Все попадали на землю и отползли от выхода. В следующую секунду, в дверной проём ворвался песчаный вихрь, промчавшийся через весь город, клубясь и ломая саркофаги. В глубине, уже в десяти шагах, ничего не было видно, как не свети фонарём.
— Воспользовавшись самумом, противник пошёл в атаку, — поведала Наина. — Хоть это и бессмысленно, но даёт определённые шансы. Но на радаре, всё равно, как на ладони!
Как бы в подтверждение её слов, Виман шёл на боевой разворот, но неожиданно вспыхнул, как моль над свечкой, оставив после себя лишь воспоминания.

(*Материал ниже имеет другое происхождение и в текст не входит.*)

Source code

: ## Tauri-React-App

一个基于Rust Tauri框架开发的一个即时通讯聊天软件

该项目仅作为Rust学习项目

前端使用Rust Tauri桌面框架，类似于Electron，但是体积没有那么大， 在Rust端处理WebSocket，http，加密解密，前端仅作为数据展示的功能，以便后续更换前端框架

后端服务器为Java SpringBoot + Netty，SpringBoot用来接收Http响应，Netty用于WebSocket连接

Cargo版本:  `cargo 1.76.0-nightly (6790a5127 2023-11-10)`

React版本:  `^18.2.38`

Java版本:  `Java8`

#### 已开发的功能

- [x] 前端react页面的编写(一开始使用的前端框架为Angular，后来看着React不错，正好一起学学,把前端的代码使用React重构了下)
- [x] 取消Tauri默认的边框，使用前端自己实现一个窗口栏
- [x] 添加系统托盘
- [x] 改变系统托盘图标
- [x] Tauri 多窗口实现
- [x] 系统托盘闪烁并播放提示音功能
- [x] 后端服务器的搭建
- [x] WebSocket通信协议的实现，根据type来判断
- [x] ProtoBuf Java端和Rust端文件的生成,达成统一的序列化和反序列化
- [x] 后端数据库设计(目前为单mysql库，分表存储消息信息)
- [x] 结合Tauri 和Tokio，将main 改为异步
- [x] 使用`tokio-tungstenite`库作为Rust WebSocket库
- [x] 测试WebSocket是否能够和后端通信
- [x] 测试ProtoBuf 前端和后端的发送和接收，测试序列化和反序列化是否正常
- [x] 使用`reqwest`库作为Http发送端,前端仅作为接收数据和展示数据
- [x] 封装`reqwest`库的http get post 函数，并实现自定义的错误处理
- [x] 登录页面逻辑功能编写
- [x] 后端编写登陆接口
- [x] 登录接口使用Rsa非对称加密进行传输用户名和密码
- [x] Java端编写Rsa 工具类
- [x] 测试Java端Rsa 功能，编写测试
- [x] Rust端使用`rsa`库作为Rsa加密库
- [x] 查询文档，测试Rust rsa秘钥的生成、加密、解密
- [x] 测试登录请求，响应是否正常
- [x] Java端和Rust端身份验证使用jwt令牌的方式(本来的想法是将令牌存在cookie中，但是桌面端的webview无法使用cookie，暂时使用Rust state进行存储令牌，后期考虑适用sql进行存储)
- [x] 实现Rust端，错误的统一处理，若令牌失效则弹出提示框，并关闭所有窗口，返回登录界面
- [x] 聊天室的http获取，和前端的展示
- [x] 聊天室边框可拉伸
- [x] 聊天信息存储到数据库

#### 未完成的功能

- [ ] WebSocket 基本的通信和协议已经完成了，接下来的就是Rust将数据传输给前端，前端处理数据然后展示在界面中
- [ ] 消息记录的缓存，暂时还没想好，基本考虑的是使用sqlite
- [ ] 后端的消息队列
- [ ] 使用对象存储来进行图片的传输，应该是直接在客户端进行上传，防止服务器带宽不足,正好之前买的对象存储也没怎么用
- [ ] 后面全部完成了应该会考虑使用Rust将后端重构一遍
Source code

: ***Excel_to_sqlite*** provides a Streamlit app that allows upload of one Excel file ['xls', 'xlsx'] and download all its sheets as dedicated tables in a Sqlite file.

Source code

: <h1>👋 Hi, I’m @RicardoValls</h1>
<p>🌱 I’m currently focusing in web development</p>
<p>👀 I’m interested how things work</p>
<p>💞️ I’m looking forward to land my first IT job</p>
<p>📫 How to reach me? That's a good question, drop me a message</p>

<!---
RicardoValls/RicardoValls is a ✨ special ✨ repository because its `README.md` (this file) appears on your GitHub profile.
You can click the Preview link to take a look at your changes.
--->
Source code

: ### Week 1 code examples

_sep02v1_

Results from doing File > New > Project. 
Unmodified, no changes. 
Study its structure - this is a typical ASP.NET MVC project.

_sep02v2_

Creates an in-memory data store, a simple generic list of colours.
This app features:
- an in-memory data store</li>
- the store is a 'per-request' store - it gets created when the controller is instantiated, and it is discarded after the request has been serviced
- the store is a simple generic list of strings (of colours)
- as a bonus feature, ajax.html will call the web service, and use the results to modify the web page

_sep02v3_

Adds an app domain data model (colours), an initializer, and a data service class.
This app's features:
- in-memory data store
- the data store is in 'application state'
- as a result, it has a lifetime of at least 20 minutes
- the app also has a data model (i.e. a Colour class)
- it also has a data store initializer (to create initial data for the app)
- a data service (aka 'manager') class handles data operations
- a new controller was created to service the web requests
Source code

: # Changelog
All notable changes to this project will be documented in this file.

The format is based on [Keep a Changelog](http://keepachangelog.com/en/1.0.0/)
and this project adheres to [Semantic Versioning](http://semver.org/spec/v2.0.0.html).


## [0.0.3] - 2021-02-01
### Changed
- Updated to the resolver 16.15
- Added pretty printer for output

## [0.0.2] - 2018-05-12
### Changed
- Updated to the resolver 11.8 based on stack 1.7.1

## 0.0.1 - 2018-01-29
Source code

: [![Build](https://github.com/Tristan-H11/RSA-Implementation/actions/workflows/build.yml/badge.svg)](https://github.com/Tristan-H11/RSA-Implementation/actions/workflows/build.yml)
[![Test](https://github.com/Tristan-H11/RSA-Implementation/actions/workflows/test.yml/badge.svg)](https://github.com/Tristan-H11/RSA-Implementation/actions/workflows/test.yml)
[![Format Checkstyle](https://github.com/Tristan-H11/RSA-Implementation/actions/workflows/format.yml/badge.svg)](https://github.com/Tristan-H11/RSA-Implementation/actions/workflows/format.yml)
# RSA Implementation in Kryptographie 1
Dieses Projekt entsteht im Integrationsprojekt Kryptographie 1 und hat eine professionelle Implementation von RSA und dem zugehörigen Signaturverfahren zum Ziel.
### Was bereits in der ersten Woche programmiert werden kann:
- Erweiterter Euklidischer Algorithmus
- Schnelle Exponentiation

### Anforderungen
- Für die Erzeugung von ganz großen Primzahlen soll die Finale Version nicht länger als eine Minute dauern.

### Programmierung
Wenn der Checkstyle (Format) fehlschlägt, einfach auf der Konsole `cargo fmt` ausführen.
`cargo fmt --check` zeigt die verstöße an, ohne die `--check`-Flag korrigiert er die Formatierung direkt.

— А нас они не того? — боязливо спросил Пифагор.
— Нас они не воспринимают, а если и обращают внимание, то, как на пустое место.
— Да, самум неприятная штука, — ударился в воспоминания Крон, раз делать, всё равно было нечего, как только пережидать бурю. — Один раз стоял наш корабль у Эфиопского побережья, неизвестно чего ожидая. Тогда ещё страну не поделили на части. Август месяц. Жара страшная, за сорок градусов. Железный корабль разогрелся, как сковорода и продыху не предвиделось: ни ветерка, ни надежды. Вдруг над горизонтом поднимается огромная мрачная туча и движется на нас. Я страшно обрадовался, но смущало одно — цвет образования: какой-то коричневый, не похожий на грозовые тучи. А, ладно, подумал я тогда, главное, чтобы освежило! И обрушился на нас с неба песок! Практически — коричневая пыль, да в таком количестве, что в два пальца покрыл все переборки. Вот это была досада, но и закончилась буря так же внезапно, как и началась. А может быть, просто пронеслась мимо, унося дальше кварцевые обломки.

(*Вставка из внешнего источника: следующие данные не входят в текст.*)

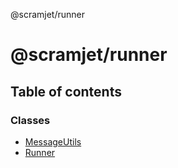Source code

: @scramjet/runner

# @scramjet/runner

## Table of contents

### Classes

- [MessageUtils](classes/messageutils.md)
- [Runner](classes/runner.md)
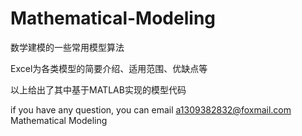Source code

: # Mathematical-Modeling
数学建模的一些常用模型算法

Excel为各类模型的简要介绍、适用范围、优缺点等

以上给出了其中基于MATLAB实现的模型代码

if you have any question, you can email a1309382832@foxmail.com
Mathematical Modeling
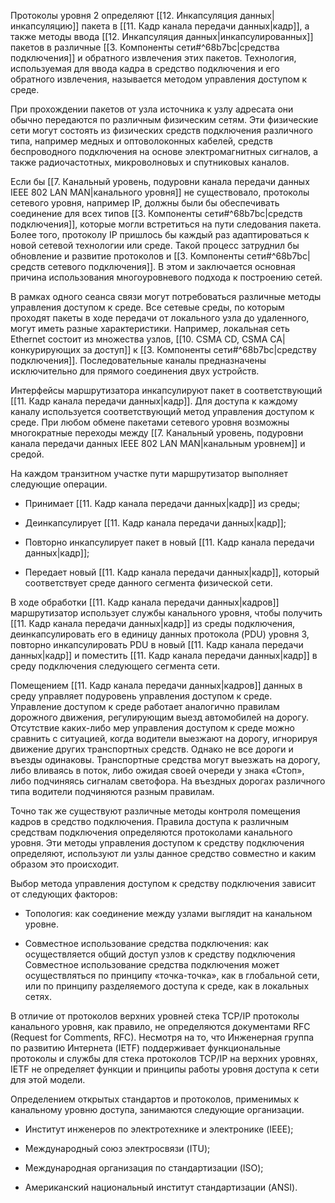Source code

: Протоколы уровня 2 определяют [[12. Инкапсуляция данных|инкапсуляцию]] пакета в [[11. Кадр канала передачи данных|кадр]], а также методы ввода [[12. Инкапсуляция данных|инкапсулированных]] пакетов в различные [[3. Компоненты сети#^68b7bc|средства подключения]] и обратного извлечения этих пакетов. Технология, используемая для ввода кадра в средство подключения и его обратного извлечения, называется методом управления доступом к среде.

При прохождении пакетов от узла источника к узлу адресата они обычно передаются по различным физическим сетям. Эти физические сети могут состоять из физических средств подключения различного типа, например медных и оптоволоконных кабелей, средств беспроводного подключения на основе электромагнитных сигналов, а также радиочастотных, микроволновых и спутниковых каналов.

Если бы [[7. Канальный уровень, подуровни канала передачи данных IEEE 802 LAN MAN|канального уровня]] не существовало, протоколы сетевого уровня, например IP, должны были бы обеспечивать соединение для всех типов [[3. Компоненты сети#^68b7bc|средств подключения]], которые могли встретиться на пути следования пакета. Более того, протоколу IP пришлось бы каждый раз адаптироваться к новой сетевой технологии или среде. Такой процесс затруднил бы обновление и развитие протоколов и [[3. Компоненты сети#^68b7bc|средств сетевого подключения]]. В этом и заключается основная причина использования многоуровневого подхода к построению сетей.

В рамках одного сеанса связи могут потребоваться различные методы управления доступом к среде. Все сетевые среды, по которым проходят пакеты в ходе передачи от локального узла до удаленного, могут иметь разные характеристики. Например, локальная сеть Ethernet состоит из множества узлов, [[10. CSMA CD, CSMA CA|конкурирующих за доступ]] к [[3. Компоненты сети#^68b7bc|средству подключения]]. Последовательные каналы предназначены исключительно для прямого соединения двух устройств.

Интерфейсы маршрутизатора инкапсулируют пакет в соответствующий [[11. Кадр канала передачи данных|кадр]]. Для доступа к каждому каналу используется соответствующий метод управления доступом к среде. При любом обмене пакетами сетевого уровня возможны многократные переходы между [[7. Канальный уровень, подуровни канала передачи данных IEEE 802 LAN MAN|канальным уровнем]] и средой.

На каждом транзитном участке пути маршрутизатор выполняет следующие операции.

- Принимает [[11. Кадр канала передачи данных|кадр]] из среды;

- Деинкапсулирует [[11. Кадр канала передачи данных|кадр]];

- Повторно инкапсулирует пакет в новый [[11. Кадр канала передачи данных|кадр]];

- Передает новый [[11. Кадр канала передачи данных|кадр]], который соответствует среде данного сегмента физической сети.

В ходе обработки [[11. Кадр канала передачи данных|кадров]] маршрутизатор использует службы канального уровня, чтобы получить [[11. Кадр канала передачи данных|кадр]] из среды подключения, деинкапсулировать его в единицу данных протокола (PDU) уровня 3, повторно инкапсулировать PDU в новый [[11. Кадр канала передачи данных|кадр]] и поместить [[11. Кадр канала передачи данных|кадр]] в среду подключения следующего сегмента сети.

Помещением [[11. Кадр канала передачи данных|кадров]] данных в среду управляет подуровень управления доступом к среде. Управление доступом к среде работает аналогично правилам дорожного движения, регулирующим выезд автомобилей на дорогу. Отсутствие каких-либо мер управления доступом к среде можно сравнить с ситуацией, когда водители выезжают на дорогу, игнорируя движение других транспортных средств. Однако не все дороги и въезды одинаковы. Транспортные средства могут выезжать на дорогу, либо вливаясь в поток, либо ожидая своей очереди у знака «Стоп», либо подчиняясь сигналам светофора. На въездных дорогах различного типа водители подчиняются разным правилам.

Точно так же существуют различные методы контроля помещения кадров в средство подключения. Правила доступа к различным средствам подключения определяются протоколами канального уровня. Эти методы управления доступом к средству подключения определяют, используют ли узлы данное средство совместно и каким образом это происходит.

Выбор метода управления доступом к средству подключения зависит от следующих факторов:

- Топология: как соединение между узлами выглядит на канальном уровне.

- Совместное использование средства подключения: как осуществляется общий доступ узлов к средству подключения Совместное использование средства подключения может осуществляться по принципу «точка-точка», как в глобальной сети, или по принципу разделяемого доступа к среде, как в локальных сетях.

В отличие от протоколов верхних уровней стека TCP/IP протоколы канального уровня, как правило, не определяются документами RFC (Request for Comments, RFC). Несмотря на то, что Инженерная группа по развитию Интернета (IETF) поддерживает функциональные протоколы и службы для стека протоколов TCP/IP на верхних уровнях, IETF не определяет функции и принципы работы уровня доступа к сети для этой модели.

Определением открытых стандартов и протоколов, применимых к канальному уровню доступа, занимаются следующие организации.

- Институт инженеров по электротехнике и электронике (IEEE);

- Международный союз электросвязи (ITU);

- Международная организация по стандартизации (ISO);

- Американский национальный институт стандартизации (ANSI).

Битва закончилась так же внезапно, как и началась, и кроме самума, ничто не беспокоило пустыню. Несколько успокоившись и, в ожидании окончания стихийного бедствия, товарищи расположились недалеко от входа, получив блестящую возможность немного подкрепиться. Используя вынужденное бездействие, они подкреплялись усердно, не брезгуя фронтовыми пайками, несмотря на жару. Как и было предсказано, буря достаточно быстро прекратилась, хотя самум в пустыне может длиться неделями, а краткосрочность, в данном случае, просто случайное совпадение. Пора было выбираться на волю, и Бульдозер первый предпринял этот шаг. Красная точка пробежала по его могучему животу, не заострив, на Бульдозере внимания и погасла, а он, кажется, расчувствовался, потому что подозрительный запашок появился в воздухе. Списав это явление на близость нильских болот, компания поспешила покинуть проклятый город мёртвых.

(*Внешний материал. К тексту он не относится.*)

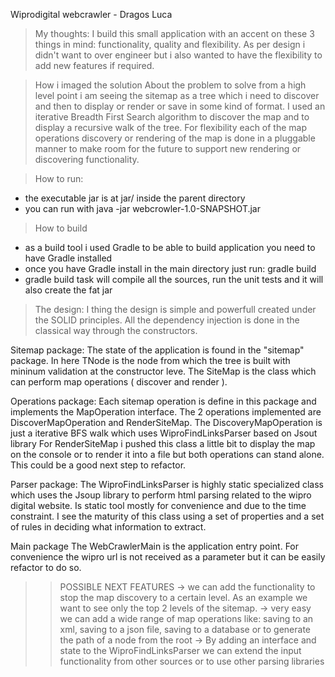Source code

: Wiprodigital webcrawler - Dragos Luca
> My thoughts:
I build this small application with an accent on these 3 things in mind: functionality, quality and flexibility. As per
design i didn't want to over engineer but i also wanted to have the flexibility to add new features if required.

> How i imaged the solution
About the problem to solve from a high level point i am seeing the sitemap as a tree which i need to discover
 and then to display or render or save in some kind of format. I used an iterative Breadth First Search algorithm to
 discover the map and to display a recursive walk of the tree.
 For flexibility each of the map operations discovery or rendering of the map is done in a pluggable manner to make
 room for the future to support new rendering or discovering functionality.

> How to run:
- the executable jar is at jar/ inside the parent directory
- you can run with java -jar webcrowler-1.0-SNAPSHOT.jar

> How to build
- as a build tool i used Gradle to be able to build application you need to have Gradle installed
- once you have Gradle install in the main directory just run: gradle build
- gradle build task will compile all the sources, run the unit tests and it will also create the fat jar

> The design:
I thing the design is simple and powerfull created under the SOLID principles. All the dependency injection
is done in the classical way through the constructors.

Sitemap package:
The state of the application is found in the "sitemap" package.
In here TNode is the node from which the tree is built with mininum validation at the constructor leve.
The SiteMap is the class which can perform map operations ( discover and render ).

Operations package:
Each sitemap operation is define in this package and implements the MapOperation interface. The 2 operations
implemented are DiscoverMapOperation and RenderSiteMap.
The DiscoveryMapOperation is just a iterative BFS walk which uses WiproFindLinksParser based on Jsout library
For RenderSiteMap i pushed this class a little bit to display the map on the console or to render it into a file but
both operations can stand alone. This could be a good next step to refactor.

Parser package:
The WiproFindLinksParser is highly static specialized class which uses the Jsoup library to perform html parsing
related to the wipro digital website. Is static tool mostly for convenience and due to the time constraint.
I see the maturity of this class using a set of properties and a set of rules in deciding what information to
extract.

Main package
The WebCrawlerMain is the application entry point. For convenience the wipro url is not received as a parameter
but it can be easily refactor to do so.

>> POSSIBLE NEXT FEATURES
-> we can add the functionality to stop the map discovery to a certain level. As an example we want to see only
the top 2 levels of the sitemap.
-> very easy we can add a wide range of map operations like: saving to an xml, saving to a json file, saving to a database
 or to generate the path of a node from the root
-> By adding an interface and state to the WiproFindLinksParser we can extend the input functionality from other sources
 or to use other parsing libraries

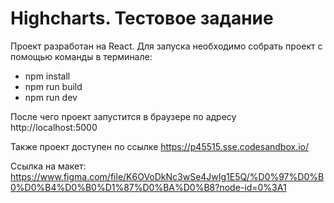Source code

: # Highcharts. Тестовое задание
Проект разработан на React.
Для запуска необходимо собрать проект с помощью команды в терминале:
- npm install
- npm run build
- npm run dev

После чего проект запустится в браузере по адресу http://localhost:5000

Также проект доступен по ссылке https://p45515.sse.codesandbox.io/

Ссылка на макет:
https://www.figma.com/file/K6OVoDkNc3wSe4JwIg1E5Q/%D0%97%D0%B0%D0%B4%D0%B0%D1%87%D0%BA%D0%B8?node-id=0%3A1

— Надо по-пластунски! — предложил, было Бармалей, но его взашей выволокли из катакомб, мотивируя это тем, что лёжа у него вообще никаких шансов на выживание не остаётся.
— Скорость передвижения не та, а лазеру до фонаря, в кого целиться — это не пуля, — пояснил Комбат свою стратегическую позицию. — Подвижность потерял — амба!